Introduction to EMDR
(Eye Movement Desensitization and Reprocessing)
We are delighted to offer this therapeutic tool at Flourish! Several of our staff therapists are trained in providing EMDR, both virtually through telehealth and in person.
What is EMDR?
Most of the time, your body manages new information and experiences without you being aware of it. However, when something out of the ordinary occurs and you are traumatized by an overwhelming event (e.g. a car accident, traumatic birth, etc) or by being repeatedly subjected to distress (e.g. childhood neglect), your natural coping mechanisms can become overloaded. This can result in disturbing experiences remaining frozen in your brain “unprocessed”. Since the experience is locked there, it continues to be triggered whenever a reminder comes up. These improperly stored or stuck images, thoughts, and feelings are very distressing and can even cause flashbacks of the original event. This can be the basis for discomfort and negative emotions, such as fear and helplessness.
Within the brain is most of the information you need to resolve this process. The limbic system maintains traumatic memories in an isolated memory network that is associated with emotions and physical sensations, which are disconnected from the brain’s cortex where language is used to store memories. EMDR helps create connections between your brain’s memory networks, enabling your brain to process the traumatic memory.
How does EMDR work?
Like the body’s ability to heal a cut, the brain is able to find a way to deal with even the most difficult of experiences. This gets de-railed when emotion overwhelms the brain, but it gets stimulated by bi-lateral information coming in.

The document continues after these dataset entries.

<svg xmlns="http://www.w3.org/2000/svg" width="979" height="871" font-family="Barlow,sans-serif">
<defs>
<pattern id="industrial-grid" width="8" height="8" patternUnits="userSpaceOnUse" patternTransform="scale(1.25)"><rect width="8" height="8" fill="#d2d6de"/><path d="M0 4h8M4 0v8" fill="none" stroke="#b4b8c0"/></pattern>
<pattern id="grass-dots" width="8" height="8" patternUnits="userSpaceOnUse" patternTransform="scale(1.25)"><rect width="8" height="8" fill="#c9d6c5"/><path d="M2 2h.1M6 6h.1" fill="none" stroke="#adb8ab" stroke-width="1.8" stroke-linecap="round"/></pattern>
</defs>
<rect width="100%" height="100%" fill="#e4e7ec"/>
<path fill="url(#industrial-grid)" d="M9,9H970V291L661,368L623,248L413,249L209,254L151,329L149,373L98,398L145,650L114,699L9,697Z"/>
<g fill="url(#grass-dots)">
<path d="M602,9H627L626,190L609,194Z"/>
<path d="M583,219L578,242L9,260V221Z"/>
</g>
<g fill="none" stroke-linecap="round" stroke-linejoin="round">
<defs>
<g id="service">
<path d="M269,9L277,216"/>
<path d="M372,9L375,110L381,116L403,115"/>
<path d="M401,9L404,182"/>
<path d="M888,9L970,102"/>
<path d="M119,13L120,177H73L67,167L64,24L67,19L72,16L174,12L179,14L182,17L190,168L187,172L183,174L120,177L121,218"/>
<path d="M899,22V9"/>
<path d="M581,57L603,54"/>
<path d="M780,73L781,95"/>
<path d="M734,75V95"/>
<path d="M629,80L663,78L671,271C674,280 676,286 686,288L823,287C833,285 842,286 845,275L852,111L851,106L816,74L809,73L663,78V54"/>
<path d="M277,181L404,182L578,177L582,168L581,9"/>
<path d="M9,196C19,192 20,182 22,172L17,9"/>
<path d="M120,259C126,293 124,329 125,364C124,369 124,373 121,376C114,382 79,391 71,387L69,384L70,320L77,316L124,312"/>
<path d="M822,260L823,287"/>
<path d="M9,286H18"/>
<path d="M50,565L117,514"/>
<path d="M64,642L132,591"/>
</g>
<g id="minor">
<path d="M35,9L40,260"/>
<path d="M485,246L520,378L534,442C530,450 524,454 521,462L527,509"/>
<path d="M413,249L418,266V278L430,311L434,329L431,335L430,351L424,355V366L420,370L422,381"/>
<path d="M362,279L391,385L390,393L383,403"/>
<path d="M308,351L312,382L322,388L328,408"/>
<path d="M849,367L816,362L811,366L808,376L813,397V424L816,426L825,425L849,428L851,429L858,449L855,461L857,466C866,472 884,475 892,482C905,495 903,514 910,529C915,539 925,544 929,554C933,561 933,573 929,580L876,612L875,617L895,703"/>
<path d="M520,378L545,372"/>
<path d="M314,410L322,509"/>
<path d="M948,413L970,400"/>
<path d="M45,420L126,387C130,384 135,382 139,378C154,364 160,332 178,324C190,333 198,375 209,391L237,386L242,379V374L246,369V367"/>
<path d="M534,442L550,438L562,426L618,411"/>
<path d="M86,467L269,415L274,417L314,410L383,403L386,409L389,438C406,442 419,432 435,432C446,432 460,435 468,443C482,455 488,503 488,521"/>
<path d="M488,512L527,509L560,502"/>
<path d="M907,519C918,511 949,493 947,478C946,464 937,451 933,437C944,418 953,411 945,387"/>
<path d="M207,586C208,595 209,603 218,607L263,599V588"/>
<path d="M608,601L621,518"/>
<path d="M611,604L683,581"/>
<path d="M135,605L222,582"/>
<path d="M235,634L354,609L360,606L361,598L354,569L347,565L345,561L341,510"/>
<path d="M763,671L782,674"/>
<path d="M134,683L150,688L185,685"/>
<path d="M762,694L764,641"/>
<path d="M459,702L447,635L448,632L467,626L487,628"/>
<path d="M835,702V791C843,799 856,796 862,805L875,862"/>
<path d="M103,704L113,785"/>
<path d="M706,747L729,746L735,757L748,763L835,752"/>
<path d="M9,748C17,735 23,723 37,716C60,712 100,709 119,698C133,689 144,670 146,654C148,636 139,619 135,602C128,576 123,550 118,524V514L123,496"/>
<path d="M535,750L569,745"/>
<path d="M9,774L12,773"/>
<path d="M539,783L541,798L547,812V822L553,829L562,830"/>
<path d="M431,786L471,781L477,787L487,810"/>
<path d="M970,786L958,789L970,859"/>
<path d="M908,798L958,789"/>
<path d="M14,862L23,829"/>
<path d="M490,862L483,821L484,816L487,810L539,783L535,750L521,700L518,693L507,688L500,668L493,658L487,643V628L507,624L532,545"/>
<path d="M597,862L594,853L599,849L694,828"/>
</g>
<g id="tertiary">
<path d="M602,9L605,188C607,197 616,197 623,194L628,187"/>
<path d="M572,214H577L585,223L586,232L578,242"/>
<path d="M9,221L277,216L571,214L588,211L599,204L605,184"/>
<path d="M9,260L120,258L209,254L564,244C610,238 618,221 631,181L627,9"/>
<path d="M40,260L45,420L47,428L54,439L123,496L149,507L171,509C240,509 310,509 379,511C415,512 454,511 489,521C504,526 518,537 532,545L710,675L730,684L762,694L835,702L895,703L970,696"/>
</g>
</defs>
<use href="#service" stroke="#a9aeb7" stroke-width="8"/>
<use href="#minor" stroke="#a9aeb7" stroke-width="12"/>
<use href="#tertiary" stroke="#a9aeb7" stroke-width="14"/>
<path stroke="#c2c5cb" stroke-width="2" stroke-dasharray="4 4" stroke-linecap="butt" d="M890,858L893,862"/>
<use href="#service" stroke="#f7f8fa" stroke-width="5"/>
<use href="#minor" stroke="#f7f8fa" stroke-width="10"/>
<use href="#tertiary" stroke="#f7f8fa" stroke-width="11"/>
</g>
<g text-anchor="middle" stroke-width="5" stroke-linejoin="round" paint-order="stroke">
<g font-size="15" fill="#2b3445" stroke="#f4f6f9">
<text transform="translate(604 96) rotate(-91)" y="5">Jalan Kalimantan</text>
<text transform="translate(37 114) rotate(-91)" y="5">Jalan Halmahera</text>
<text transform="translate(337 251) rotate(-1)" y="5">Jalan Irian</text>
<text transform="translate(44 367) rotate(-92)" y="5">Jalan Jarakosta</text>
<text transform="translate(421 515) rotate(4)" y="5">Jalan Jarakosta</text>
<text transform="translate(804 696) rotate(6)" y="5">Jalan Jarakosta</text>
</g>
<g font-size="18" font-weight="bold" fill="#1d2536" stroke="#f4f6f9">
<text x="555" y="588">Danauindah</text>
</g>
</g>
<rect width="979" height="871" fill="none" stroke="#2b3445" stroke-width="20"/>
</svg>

EMDR uses bilateral stimulation so that both the left (logic) and right (emotions) sides of the brain get involved in processing the memory: the right side of the brain allows you to experience the emotions and the left side of the brain adds the logical thinking that puts something in perspective.
Eye movements, or tapping, are used to unlock the system and allow the brain to process the experience. With repeated sets of eye movements, the memory tends to change in such a way that it loses its painful intensity and simply becomes a neutral memory of an event in the past. This linking of related memories can lead to a dramatic and rapid improvement in many aspects of your life.

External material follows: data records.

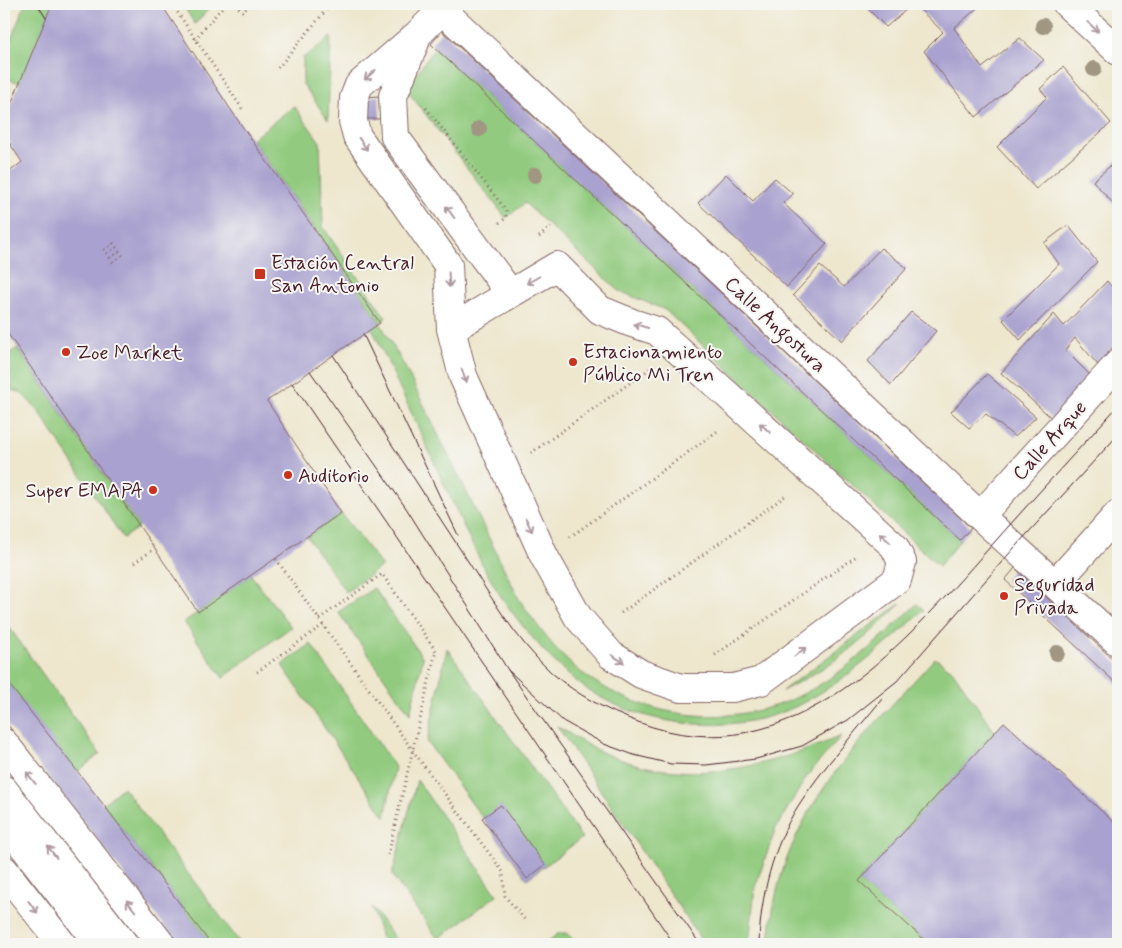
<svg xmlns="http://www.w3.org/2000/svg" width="1122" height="948" font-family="Mynerve,sans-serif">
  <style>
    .green { fill: #92cb7f; stroke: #6e7555 }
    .building { fill: #a9a1cf }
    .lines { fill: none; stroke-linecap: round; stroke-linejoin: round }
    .minor-casing { stroke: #836564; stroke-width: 30 }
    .major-casing { stroke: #836564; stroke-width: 30 }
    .path { stroke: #836564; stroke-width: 3; stroke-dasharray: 1 4; stroke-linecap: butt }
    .minor { stroke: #fff; stroke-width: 28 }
    .major { stroke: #fff; stroke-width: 28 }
    .tram { stroke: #4a1f2b; stroke-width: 1 }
    .tree { fill: #a09682 }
    .oneway { stroke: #ae9aa0 }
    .poi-dot { fill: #c8321e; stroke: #f6f6f2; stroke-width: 2 }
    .labels { text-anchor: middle; stroke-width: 4; stroke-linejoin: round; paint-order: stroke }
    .poi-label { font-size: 20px; fill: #4a1f2b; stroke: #f6f6f2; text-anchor: start }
    .street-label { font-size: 20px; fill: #4a1f2b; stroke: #f6f6f2 }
  </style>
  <rect width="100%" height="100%" fill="#f6f6f2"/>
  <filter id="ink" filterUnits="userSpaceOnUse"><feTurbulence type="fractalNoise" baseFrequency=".02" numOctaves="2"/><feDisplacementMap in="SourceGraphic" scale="10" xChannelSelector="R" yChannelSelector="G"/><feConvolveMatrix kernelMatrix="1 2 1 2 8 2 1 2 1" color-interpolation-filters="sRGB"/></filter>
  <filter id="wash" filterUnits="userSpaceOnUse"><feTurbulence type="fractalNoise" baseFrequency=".0096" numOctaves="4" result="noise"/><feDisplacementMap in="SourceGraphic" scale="20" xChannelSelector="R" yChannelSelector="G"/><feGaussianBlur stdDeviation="1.12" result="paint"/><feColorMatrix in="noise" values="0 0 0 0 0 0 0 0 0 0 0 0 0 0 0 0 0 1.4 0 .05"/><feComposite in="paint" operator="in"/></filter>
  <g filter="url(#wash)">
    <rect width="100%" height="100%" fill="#eee7ce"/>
    <g class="green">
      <polygon points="25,4 53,4 20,83 4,78 4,57"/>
      <polygon points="182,4 213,4 195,24"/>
      <polygon points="331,37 328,120 303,84 303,58"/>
      <polygon points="435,48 960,540 939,566 665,310 619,291 525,203 506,218 409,93 401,95"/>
      <path d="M294,106l26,36 3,85 63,91 -6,5 24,42 115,234c17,25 35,51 58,70 56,44 132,59 200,36 54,-18 100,-63 140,-101l7,6c-39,36 -78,71 -125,95 -65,33 -161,23 -219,-21 -28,-20 -67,-67 -85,-97 -20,-33 -35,-70 -52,-105 -23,-51 -47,-102 -71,-154l8,-6 -128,-183z"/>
      <polygon points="17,348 139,527 123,538 37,409 20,392 4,389 4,358"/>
      <polygon points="341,513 382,566 346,592 307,537"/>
      <polygon points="251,575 291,627 223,678 184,622"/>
      <polygon points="374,588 423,658 410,714 338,612"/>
      <path d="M901,603c-37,39 -71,64 -119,88z"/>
      <polygon points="4,620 100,754 77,772 4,678"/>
      <polygon points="311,644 395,767 385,817 282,665"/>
      <polygon points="447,648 582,838 527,879 427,742"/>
      <path d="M935,658l17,12 43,62 -136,149 70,63h-160c8,-127 86,-198 166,-286z"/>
      <path d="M557,726c13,8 26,17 40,24 83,39 164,20 244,-14l-34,40 -31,52 -21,59 -6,57h-45z"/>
      <polygon points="417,780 497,895 438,939 392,875"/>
      <polygon points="123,787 241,944 211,944 103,804"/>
      <polygon points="372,907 399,944 383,944"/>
      <polygon points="559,933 566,933 579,944 544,944"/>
    </g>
    <g id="blocks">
      <g class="building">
        <polygon points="52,4 161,4 235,116 380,323 267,401 341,513 198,612 4,328 4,176 22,162 4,135 4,121"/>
        <polygon points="863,4 913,4 886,27"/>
        <polygon points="914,4 982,4 954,28 982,68 1020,38 1044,60 976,117 924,51 943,32"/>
        <polygon points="442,31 971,528 960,540 435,48 431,44"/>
        <polygon points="1063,67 1111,123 1036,189 997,147 1047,97 1040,89"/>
        <polygon points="379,96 380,119 366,119 366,97"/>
        <polygon points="1118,159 1118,209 1093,181"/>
        <polygon points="726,174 753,201 775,178 793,194 783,203 827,244 787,287 698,203"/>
        <polygon points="1068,225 1097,262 1020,340 1003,320 1059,264 1044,243"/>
        <polygon points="881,248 907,268 842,341 793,295 820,266 844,287"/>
        <polygon points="1107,281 1116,292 1118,290 1118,341 1098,365 1075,338 1065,350 1092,377 1055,421 1001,373 1054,314 1064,326"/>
        <polygon points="911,312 936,331 891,385 868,361"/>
        <polygon points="987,374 1036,417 1015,437 986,414 969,428 951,412"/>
        <polygon points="1015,568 1118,664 1118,685 1005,580"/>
        <polygon points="4,678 103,804 211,944 178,944 4,720"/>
        <polygon points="1004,722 1118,826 1118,944 929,944 859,881"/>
        <polygon points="501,805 545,865 527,879 482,818"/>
      </g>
    </g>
  </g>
  <g filter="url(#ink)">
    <use href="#blocks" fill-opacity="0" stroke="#836564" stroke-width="1"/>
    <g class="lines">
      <defs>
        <g id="minor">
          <polyline points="436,4 980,516 1118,642"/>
          <polyline points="448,4 418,34 359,85 354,98 353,121 357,136 448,265 451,329 463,376 544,556 578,617 611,655 641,674 681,688 733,688 761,681 897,580 902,562 894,546 657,331 632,323 600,310 557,266 451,329"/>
          <polyline points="415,42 393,96 395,137 510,293"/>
          <polyline points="980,516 1118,364"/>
          <polyline points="1056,583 1118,514"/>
        </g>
        <g id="major">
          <polyline points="1067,4 1118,51"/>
          <polyline points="4,743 161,944"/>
          <polyline points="4,790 124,944"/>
          <polyline points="4,821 99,944"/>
          <polyline points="4,870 62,944"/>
        </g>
      </defs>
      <use href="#minor" class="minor-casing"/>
      <use href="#major" class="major-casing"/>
      <g class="path">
        <polyline points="172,4 243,110"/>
        <polyline points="239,4 237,6 243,12 250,4"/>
        <polyline points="195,39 225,4"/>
        <polyline points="278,68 331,4"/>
        <polyline points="426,108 506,210 506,218 499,223"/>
        <polyline points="4,164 10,171"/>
        <polyline points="539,237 551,227"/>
        <polyline points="113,243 124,258"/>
        <polyline points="109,246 120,262"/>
        <polyline points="104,249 115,265"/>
        <polyline points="531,453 651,368"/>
        <polyline points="570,537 719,430"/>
        <polyline points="276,559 413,751 503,872 505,896 525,920"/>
        <polyline points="134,563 154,549"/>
        <polyline points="621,613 788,494"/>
        <polyline points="319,619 382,574 436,651 388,855"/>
        <polyline points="715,655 858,555"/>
        <polyline points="257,672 323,625"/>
      </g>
      <use href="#minor" class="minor"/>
      <use href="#major" class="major"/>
      <g class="tram">
        <polyline points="37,4 46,18"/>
        <polyline points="363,334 458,535"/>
        <path d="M333,355c42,64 85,129 127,194 28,42 54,90 92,124 25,22 54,37 86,49 154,59 270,-83 361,-185 39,-44 79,-87 119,-131"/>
        <polyline points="310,371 406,508 508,670 700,944"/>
        <polyline points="292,383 674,944"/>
        <polyline points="508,670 563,721 604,744 634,755 671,764 706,765 756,759 802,746 848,720 897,681 1015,547 1118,435"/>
        <path d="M759,944c1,-46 14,-98 39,-138 24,-38 56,-72 84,-107"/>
      </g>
    </g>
    <g class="tree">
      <circle cx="1043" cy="26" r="8"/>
      <circle cx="1094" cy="69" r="8"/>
      <circle cx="479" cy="129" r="8"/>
      <circle cx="535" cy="175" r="8"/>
      <circle cx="1057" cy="653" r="8"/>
    </g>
    <defs><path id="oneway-shaft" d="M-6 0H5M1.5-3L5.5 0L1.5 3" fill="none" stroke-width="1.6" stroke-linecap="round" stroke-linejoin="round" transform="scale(1.25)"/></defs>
    <g class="oneway">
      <use href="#oneway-shaft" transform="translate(1093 27) rotate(42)"/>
      <use href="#oneway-shaft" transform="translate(370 75) rotate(139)"/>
      <use href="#oneway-shaft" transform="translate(363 144) rotate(55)"/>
      <use href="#oneway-shaft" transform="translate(450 212) rotate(-126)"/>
      <use href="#oneway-shaft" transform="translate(449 280) rotate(87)"/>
      <use href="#oneway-shaft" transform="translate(533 280) rotate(150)"/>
      <use href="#oneway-shaft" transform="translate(641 326) rotate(-164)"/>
      <use href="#oneway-shaft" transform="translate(464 376) rotate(71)"/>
      <use href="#oneway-shaft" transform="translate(765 428) rotate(-138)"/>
      <use href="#oneway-shaft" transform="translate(529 525) rotate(65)"/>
      <use href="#oneway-shaft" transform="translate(885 538) rotate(-138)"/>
      <use href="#oneway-shaft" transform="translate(800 652) rotate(-37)"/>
      <use href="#oneway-shaft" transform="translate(618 659) rotate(33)"/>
      <use href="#oneway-shaft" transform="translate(31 778) rotate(-128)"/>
      <use href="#oneway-shaft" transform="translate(52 852) rotate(-128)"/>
      <use href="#oneway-shaft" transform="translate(131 906) rotate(-128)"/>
      <use href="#oneway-shaft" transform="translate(33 907) rotate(52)"/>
    </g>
  </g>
  <g class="poi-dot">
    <rect x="254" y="268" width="12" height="12" rx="2.5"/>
    <circle cx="66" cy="352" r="5"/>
    <circle cx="573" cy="362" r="5"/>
    <circle cx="288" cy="475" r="5"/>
    <circle cx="153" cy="490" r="5"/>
    <circle cx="1004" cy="596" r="5"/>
  </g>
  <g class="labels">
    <g class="poi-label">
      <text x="271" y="269">Estación Central<tspan x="271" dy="23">San Antonio</tspan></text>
      <text x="583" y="358">Estacionamiento<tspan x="583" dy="23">Público Mi Tren</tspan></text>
      <text x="76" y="359">Zoe Market</text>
      <text x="298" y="482">Auditorio</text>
      <text x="143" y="497" text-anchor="end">Super EMAPA</text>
      <text x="1014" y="591">Seguridad<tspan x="1014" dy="23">Privada</tspan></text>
    </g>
    <g class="street-label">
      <text transform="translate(776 324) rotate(43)" y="7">Calle Angostura</text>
      <text transform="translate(1049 440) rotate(-48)" y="7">Calle Arque</text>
    </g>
  </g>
  <rect width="1122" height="948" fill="none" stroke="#f6f6f2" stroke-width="20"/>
</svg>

What is an EMDR session like?
After a thorough assessment and development of a treatment plan, you will be asked specific questions about a particular disturbing memory. Eye movements, similar to those during REM sleep, will be recreated by asking you to watch a moving target across your visual field (bilateral stimulation). The eye movements will last for a short while, then stop. You will be asked to report on the experiences you had during these eye movements.
During EMDR treatment, you will remain in control, fully alert and wide-awake. This is not a form of hypnosis and you can stop the process at any time. Throughout the session, the therapist will support and facilitate your own self-healing and intervene as little as possible. Reprocessing is usually experienced as something that happens spontaneously, and new connections and insights are felt to arise quite naturally from within. As a result, most people experience EMDR as being a natural and very empowering therapy.